Voltei a recordar o tema da conversa ao ler "How Lego clicked: the super brand that reinvented itself".

Quando a Lego começou a se afundar o que recomendaram os teóricos?
"Consultants hurried to Lego’s Danish HQ. They advised diversification. The brick had been around since the 1950s, they said, it was obsolete. Lego should look to Mattel, home to Fisher-Price, Barbie, Hot Wheels and Matchbox toys, a company whose portfolio was broad and varied. Lego took their advice: in doing so it almost went bust. It introduced jewellery for girls. There were Lego clothes. It opened theme parks that cost £125m to build and lost £25m in their first year. It built its own video games company from scratch, the largest installation of Silicon Graphics supercomputers in northern Europe, despite having no experience in the field."[Moi ici: Copiar independentemente disso ter alguma relação com o ADN]
Hoje a Lego é um sucesso financeiro e uma super-marca mas não por causa destas recomendações.

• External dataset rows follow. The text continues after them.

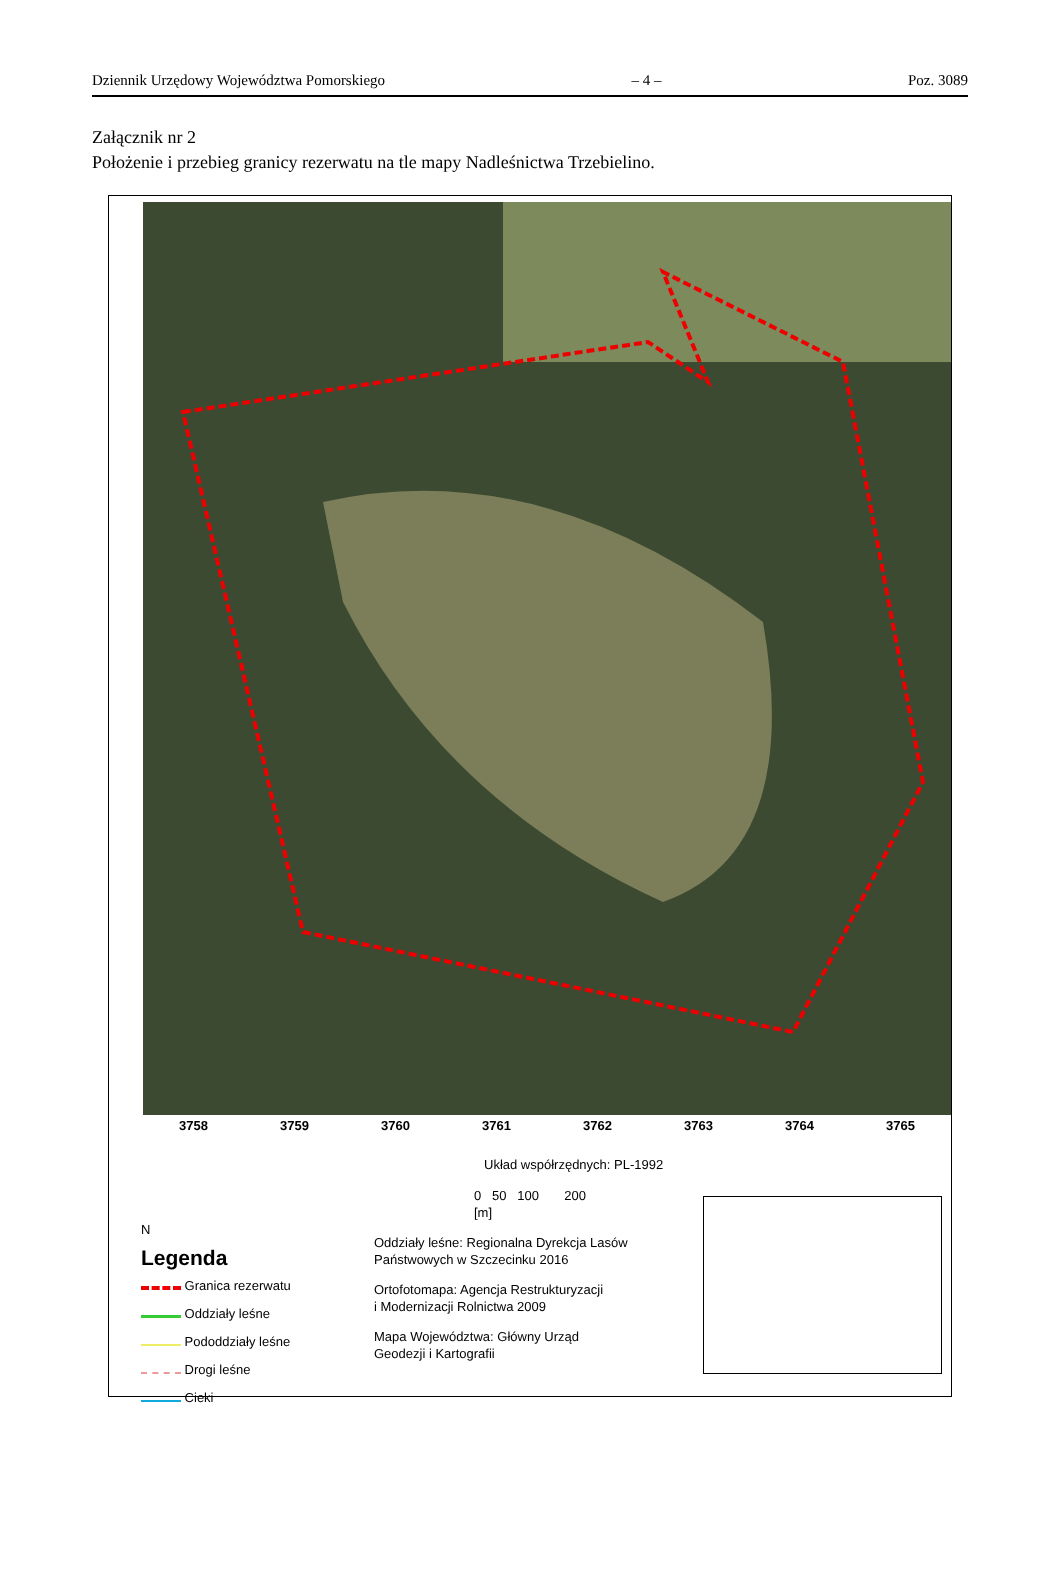Dziennik Urzędowy Województwa Pomorskiego – 4 – Poz. 3089
Załącznik nr 2
Położenie i przebieg granicy rezerwatu na tle mapy Nadleśnictwa Trzebielino.
3758 3759 3760 3761 3762 3763 3764 3765
N
Legenda
Granica rezerwatu
Oddziały leśne
Pododdziały leśne
Drogi leśne
Cieki
Układ współrzędnych: PL-1992
0 50 100 200
[m]
Oddziały leśne: Regionalna Dyrekcja Lasów
Państwowych w Szczecinku 2016
Ortofotomapa: Agencja Restrukturyzacji
i Modernizacji Rolnictwa 2009
Mapa Województwa: Główny Urząd
Geodezji i Kartografii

"Vig Knudstorp rescued Lego by methodically rebuilding it, brick by brick. He dumped things it had no expertise in – the Legoland parks are now owned by the British company Merlin Entertainments, for example. He slashed the inventory, halving the number of individual pieces Lego produces from 13,000 to 6,500. (Brick colours had somehow expanded from the original bright yellow, red and blue, sourced from Piet Mondrian, to more than 50.) He also encouraged interaction with Lego’s fans, something previously considered verboten. Far from killing off Lego, the internet has played a vital role in allowing fans to share their creations and promote events like Brickworld, adult Lego fan conventions. [Moi ici: De certa forma é o que as PME que dão a volta fazem. Não tendo dinheiro para se perderem em diversificações que raramente resultam, concentram-se no que sabem fazer bem, trabalham a marca para B2B e fogem do preço trabalhando a relação com o cliente]
...
“What’s made them successful over the past 10 years is their ability to create new entities, movies, TV shows, by partnering with brilliant people. They’ve said: ‘We might not make as much money if we outsource it, but the product will be better.’ That mentality is very Danish. It comes from saying: ‘We’re engineers. We know what we’re good at. Let’s stick to our knitting.’ That’s a very brave thing to do and it’s where a lot of companies go wrong. They don’t understand that sometimes it’s better to let go than to hang on.”
...
“The reality is that the last few years the growth has been supernatural,” Julia Goldin, Lego’s chief marketing officer, tells me. “When you look at the proportion of revenue that’s coming out of the mature markets it becomes more and more challenging with the level of penetration."
Não adianta copiar o que os outros fazem. O que se aplica a umas empresas não se aplica a outras. E quem nos garante que o que os outros fazem, mesmo para eles, é a melhor opção? A testosterona não é uma boa conselheira.